Donald Trump will return to the White House after winning a fiercely fought election against Democrat vice-president Kamala Harris, leaving investors looking for parts of the market that will benefit under the new Republican administration.
The immediate market reaction once it became clear that Trump had won the presidential election was a rise in the dollar and bond yields but investors will also be looking at the long-term implications of the result.
Analysts at Saxo Bank noted that elections can be followed by “considerable volatility and new trends” so investors will have to decide whether or how they adjust their investment strategy now Trump has won the race to the White House.
“The 2024 US presidential election stands out due to its unique circumstances: the assassination attempt on Donald Trump, Joe Biden stepping down, Kamala Harris’ quick takeover to name a few,” they said.
“Historically, the connection between election outcomes and markets has been inconsistent, but these dynamics add uncertainty that could translate into the markets.”
For a comprehensive overview of what a Trump presidency might mean for markets, take a look at this very detailed article by Mirabaud senior investment specialist John Plassard.
Saxo’s analysts added that there are three broad strategies investors can take from here: keep calm and carry on (investors with a well-diversified portfolio and a long-term investment horizon are likely to just stick to their strategy); prepare for volatility (investors with one or a few stocks in their portfolio should diversify to mitigate risks); or seek election-driven opportunities (adventurous investors could look for assets that could benefit from a Trump administration).
Justin Onuekwusi, chief investment officer at St. James’s Place, noted that the 2024 presidential election will have consequences beyond November – with the run-up to January’s inauguration and the first 100 days of the new administration being crucial milestones.
“Investors will closely monitor policy shifts, as the first 100 days will be critical in shaping the market landscape and setting the tone for economic growth, inflation management, and sector performance for the coming years,” he continued.
“Markets will react swiftly to the policy direction set during this period.”
Onuekwusi said a Trump-led administration is expected to focus on deregulation, higher tariffs on foreign goods, tax cuts and policies favouring traditional energy sectors, potentially boosting short-term market confidence but raising concerns over geopolitical stability and fiscal discipline.
This contrasts with what might have come with a Harris presidency: a prioritisation of social inclusion, climate action and economic equity, which could have boosted sectors like green energy but might have increased regulation on fossil fuel and technology companies.
For those seeking to tweak portfolios for a Trump presidency, AJ Bell investment analyst Dan Coatsworth highlighted defence contractors, oil & gas producers and cryptocurrencies as the key assets to watch.
“His previous term as president is associated with a strong run for the stock market whereas Biden – and therefore Harris by default – was clouded by a period of high inflation and high interest rates,” he said.

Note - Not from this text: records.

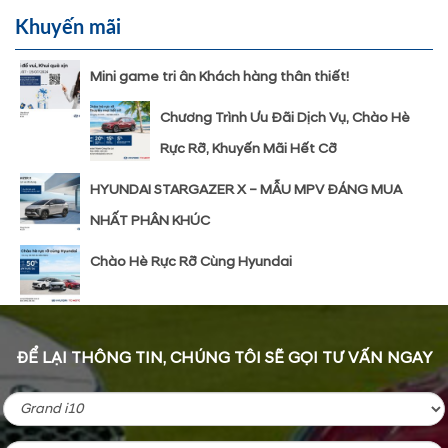
Khuyến mãi
Mini game tri ân Khách hàng thân thiết!
Chương Trình Ưu Đãi Dịch Vụ, Chào Hè
Rực Rỡ, Khuyến Mãi Hết Cỡ
HYUNDAI STARGAZER X – MẪU MPV ĐÁNG MUA
NHẤT PHÂN KHÚC
Chào Hè Rực Rỡ Cùng Hyundai
ĐỂ LẠI THÔNG TIN, CHÚNG TÔI SẼ GỌI TƯ VẤN NGAY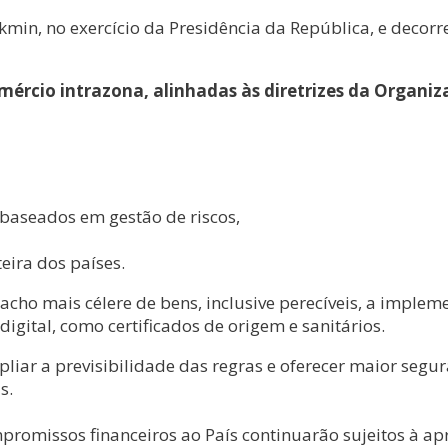
kmin, no exercício da Presidência da República, e decor
comércio intrazona, alinhadas às diretrizes da Orga
baseados em gestão de riscos,
eira dos países.
cho mais célere de bens, inclusive perecíveis, a implem
ital, como certificados de origem e sanitários.
pliar a previsibilidade das regras e oferecer maior segu
s.
promissos financeiros ao País continuarão sujeitos à a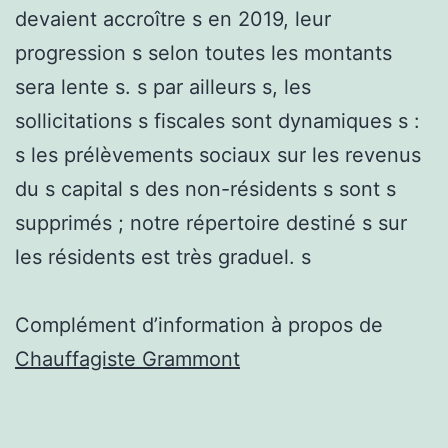
devaient accroître s en 2019, leur
progression s selon toutes les montants
sera lente s. s par ailleurs s, les
sollicitations s fiscales sont dynamiques s :
s les prélèvements sociaux sur les revenus
du s capital s des non-résidents s sont s
supprimés ; notre répertoire destiné s sur
les résidents est très graduel. s
Complément d’information à propos de
Chauffagiste Grammont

“That put Trump at an advantage in the current election campaign as the cost-of-living crisis has been difficult for the general public and they’re looking for someone to find solutions."
“[But] Trump may not be the solution to a high cost-of-living as his policies are likely to drive up inflation. He wants to impose big tariffs on imported goods (60% from China, up to 20% on the rest of the world) which would significantly push up prices as the extra costs are passed onto the customer.”

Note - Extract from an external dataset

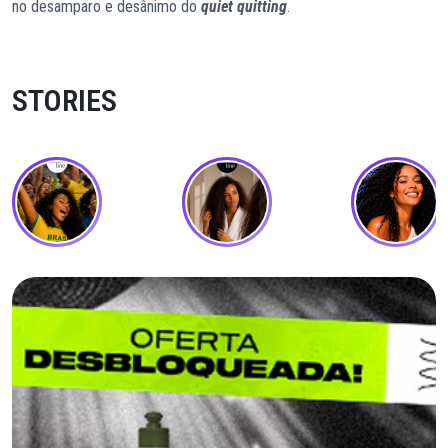
no desamparo e desânimo do
quiet quitting
.
STORIES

Coatsworth said a trade war is the biggest risk to markets under another Trump presidency, as heavy tariffs on imported goods would upset countries that have historically profited from selling into the US. His tendency to provoke foreign leaders with his comments is another problem for markets.
That said, Trump’s desire to cut corporation tax from 21% to 15% for companies that make their products in the US will appeal to many business leaders.
Coatsworth continued: “Trump is expected to strengthen America’s defences which creates more opportunities for defence companies.”
He highlighted VanEck Defense UCITS ETF, which has 64% of its portfolio in US-listed defence stocks. These include American government contractor Booz Allen Hamilton, data insights provider Palantir Technologies and defence, aviation, information technology and biomedical research company Leidos, all of which have contracts with the US military.
“A Trump election victory could also create a tailwind for domestic fossil fuel producers in an effort to fortify America’s energy security,” Coatsworth said.
The iShares Oil & Gas Exploration & Production UCITS ETF is one option suggested by the AJ Bell investment analyst as it has two-thirds of its assets in US-listed businesses, including EOG Resources – one of America’s key oil & gas players.
Finally, Coatsworth said cryptocurrencies could be among the biggest winners now Trump is returning to the White House, as he has pledged to make the US “the crypto capital of the planet” and to build a strategic reserve of bitcoin.